In an effort to make the best use of the government’s investments the six-member expertpanel developed six broad recommendations include appointing a Minister of Innovation and creating the Industrial Research and Innovation Council (IRIC).

Laura Payton writes in her Oct. 17, 2011 article for CBC news,

Canada’s research and development funding system is too complicated and confusing, a government-appointed panel [for the Review of Federal Support to R&D] said Monday.

Creating a new arm’s-length funding agency and putting a single cabinet minister in charge of innovation would streamline the application process and give the government a clear voice on the issue, Tom Jenkins, the panel’s chair said.

The idea is to cut red tape and make it easier for companies to get access to cash and increase collaboration.

“Going forward, more of the world’s innovations may well happen elsewhere, outside of Canada,” warned Jenkins, executive chairman and chief strategy officer of Waterloo, Ont.-based Open Text Corp.

“Governments in Canada spend more on supporting business R&D per capita than most countries in the industrialized world. And yet, we’re increasingly near the bottom of the pack when it comes to investing in business innovation. So if it’s not a lack of government investment, then why has our business R&D momentum been stalled for almost a decade?”

Gary Goodyear, minister of state for science and technology, said business investment and R&D help create high-paying, high-value jobs and maintain Canada’s standard of living.

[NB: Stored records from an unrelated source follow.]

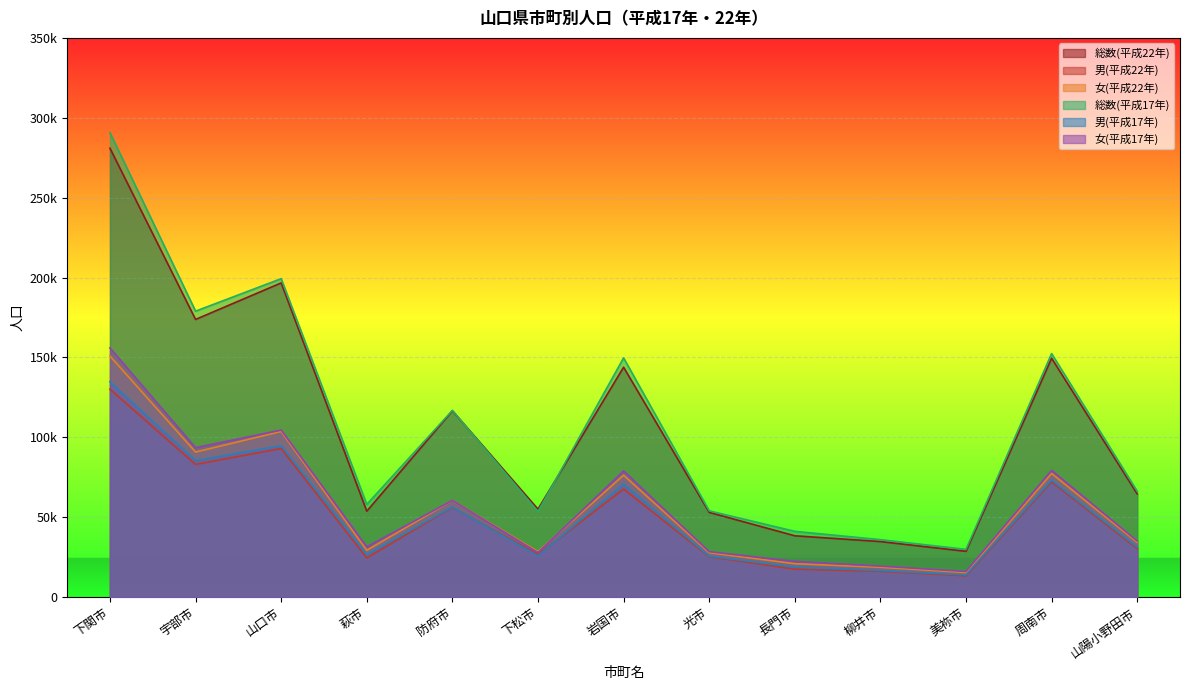

True or false: 男(平成22年) and 総数(平成22年) cross at least once.

False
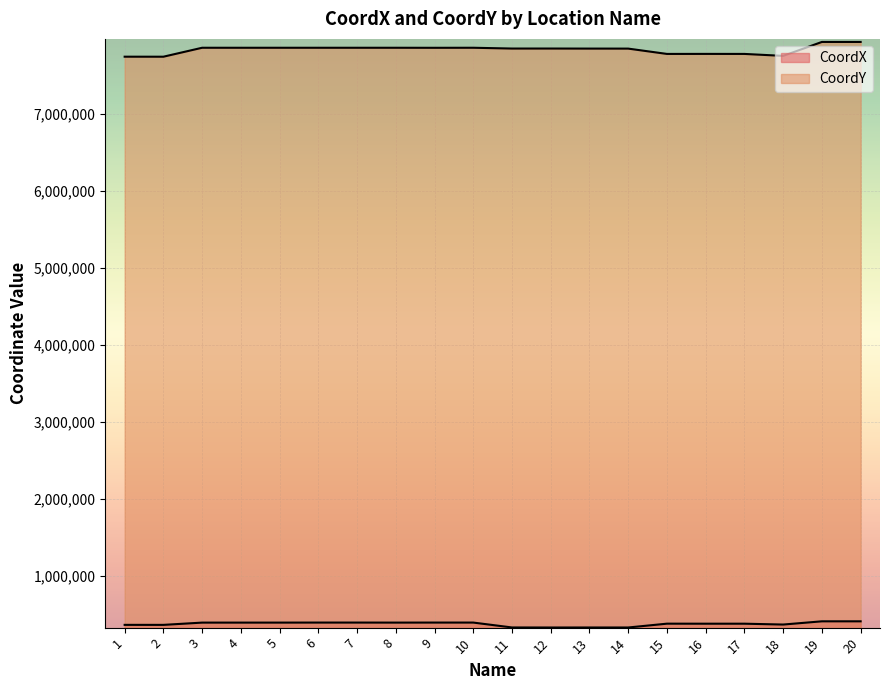

What is the sum of all CoordY values?

156618384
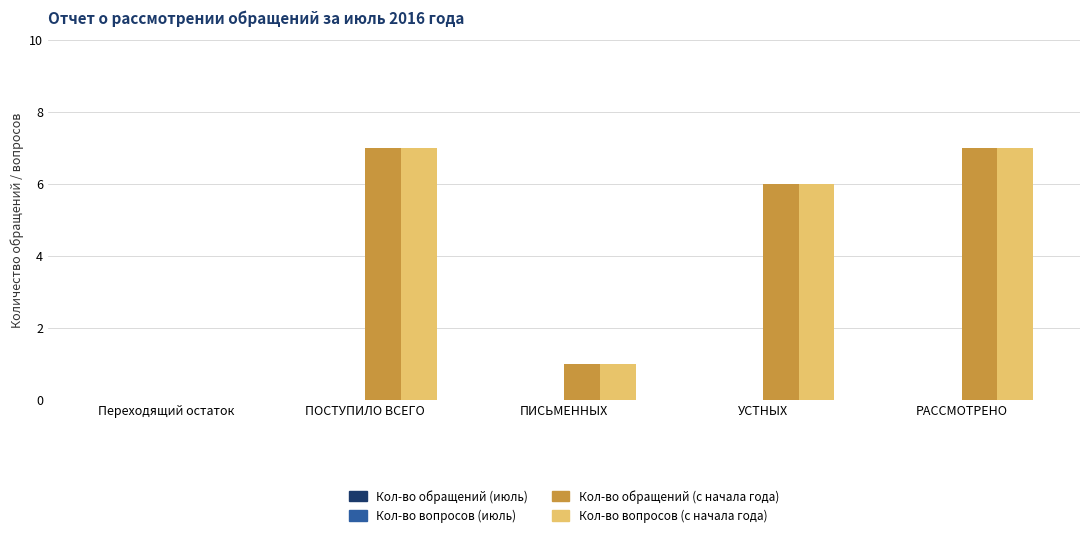

Are the bars grouped side by side (vs. stacked)?

Yes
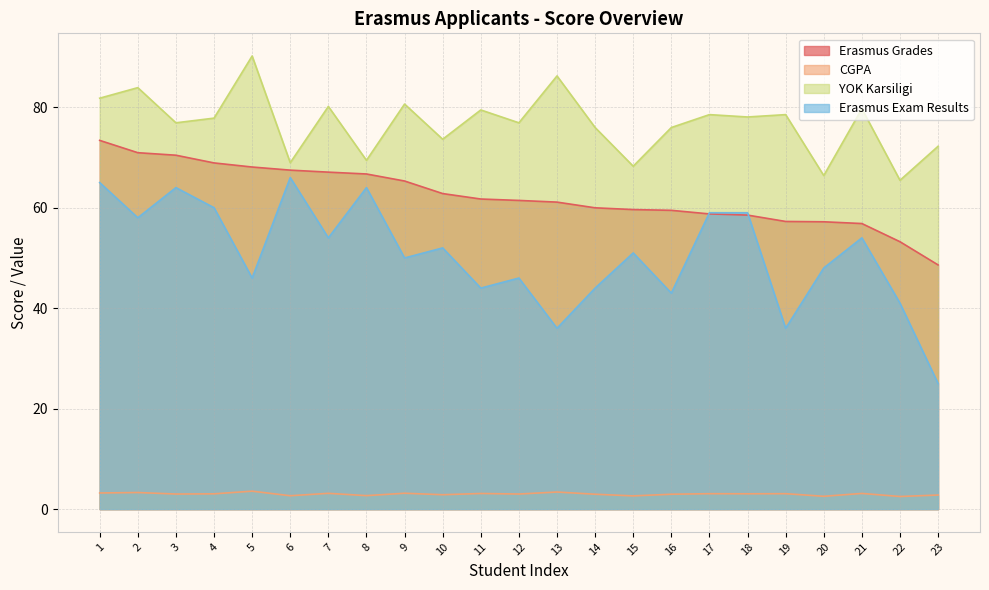

At which category is the sum across all series the highest?

1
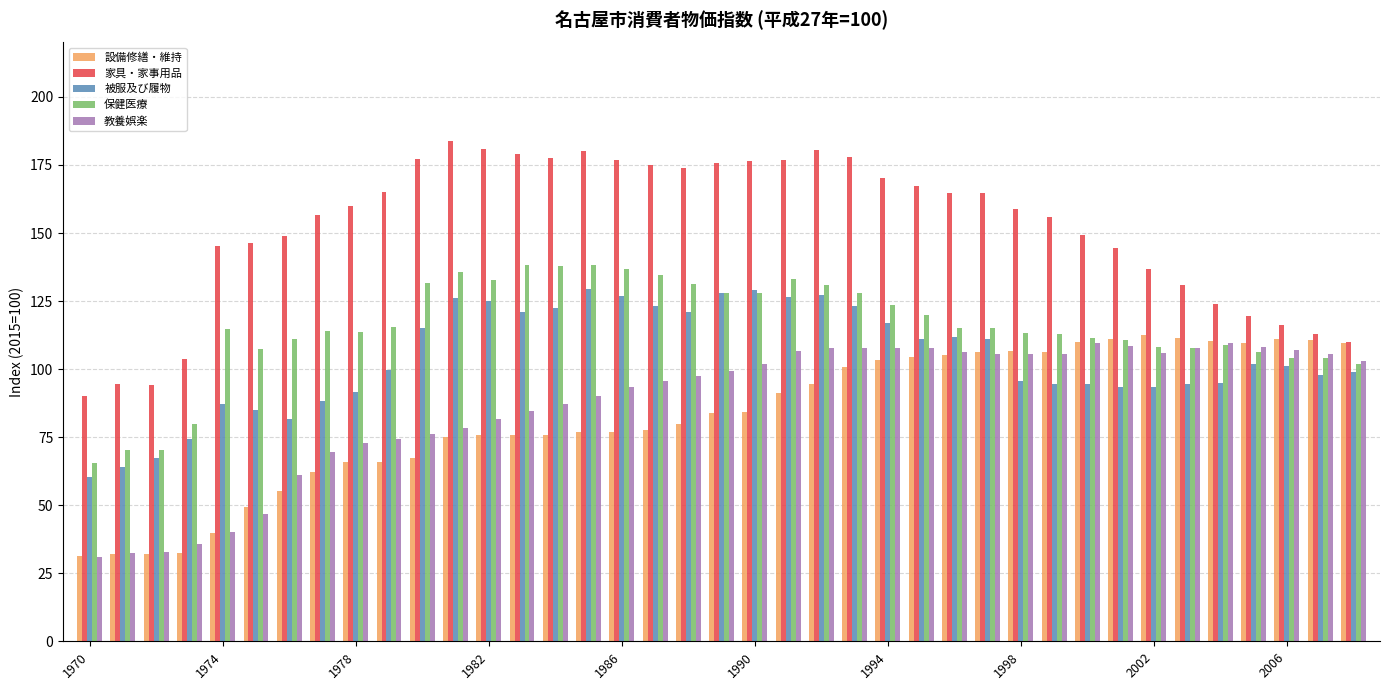

Which series has the largest range (max minus min)?

家具・家事用品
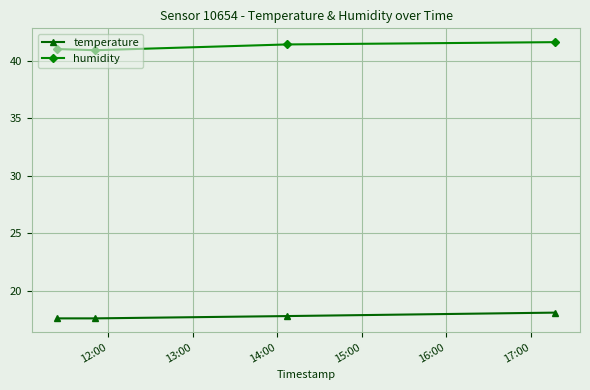

What is the difference between the maximum and minimum values in the temperature series?

0.5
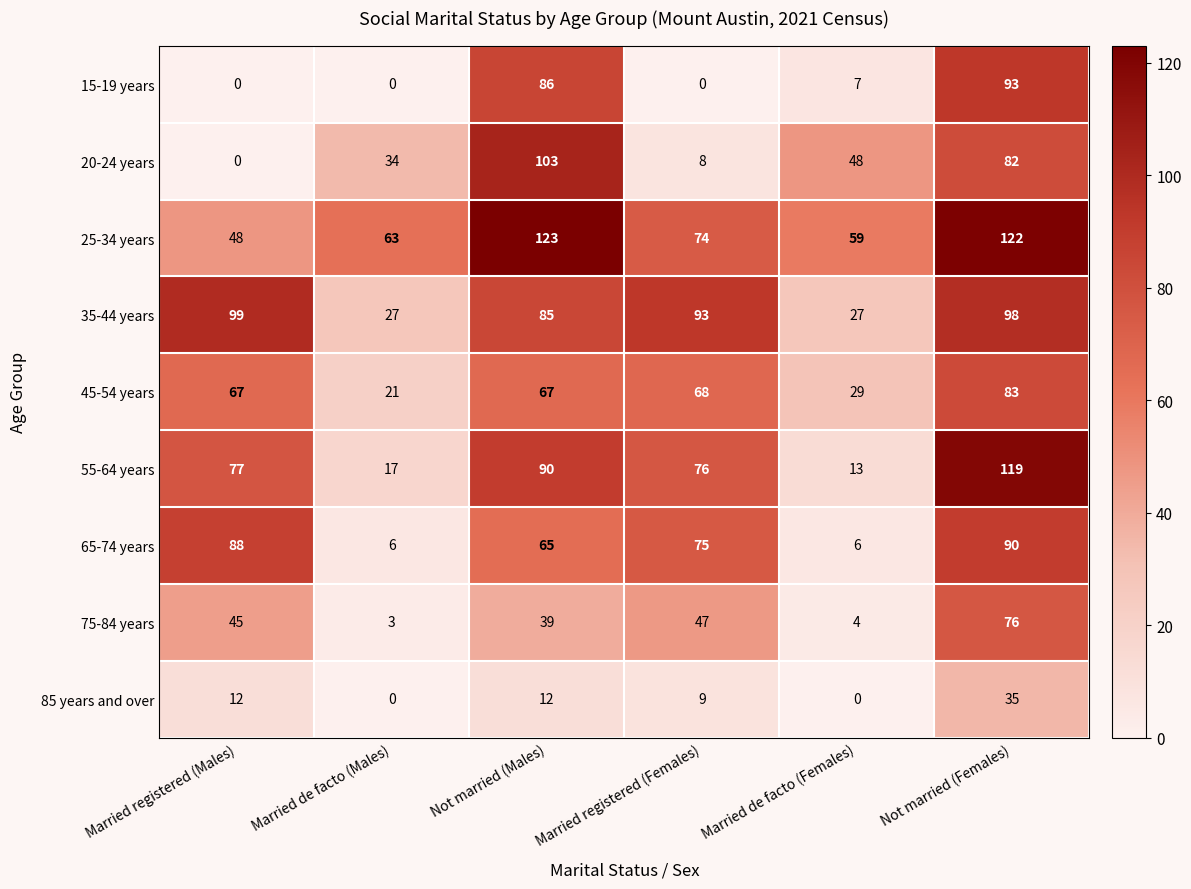

Read the 85 years and over value at Not married (Males).

12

Of course, none of the recommendations in the report from the expert panel address the core problem of Canadian businesses not investing in themselves. It simply wasn’t part of the brief and the title seems a little grandiose. Perhaps Government funding for innovation in Canada: A Call to Action might have been a better title.

While I think this review was an excellent exercise I am dismayed that one of the core problems (business investment) with innovation in Canada has not been addressed.

  • Help high-growth innovative firms access the risk capital they need through the Business Development Bank of Canada
    • Innovative Canadian companies face real challenges in getting start-up funding and late stage risk capital financing. In many cases, the gap is filled by foreign investors, which means that too many commercial benefits and intellectual property end up leaving the country. Directing the BDC to work with angel investor groups and develop late-stage risk capital/growth equity funds will pay dividends.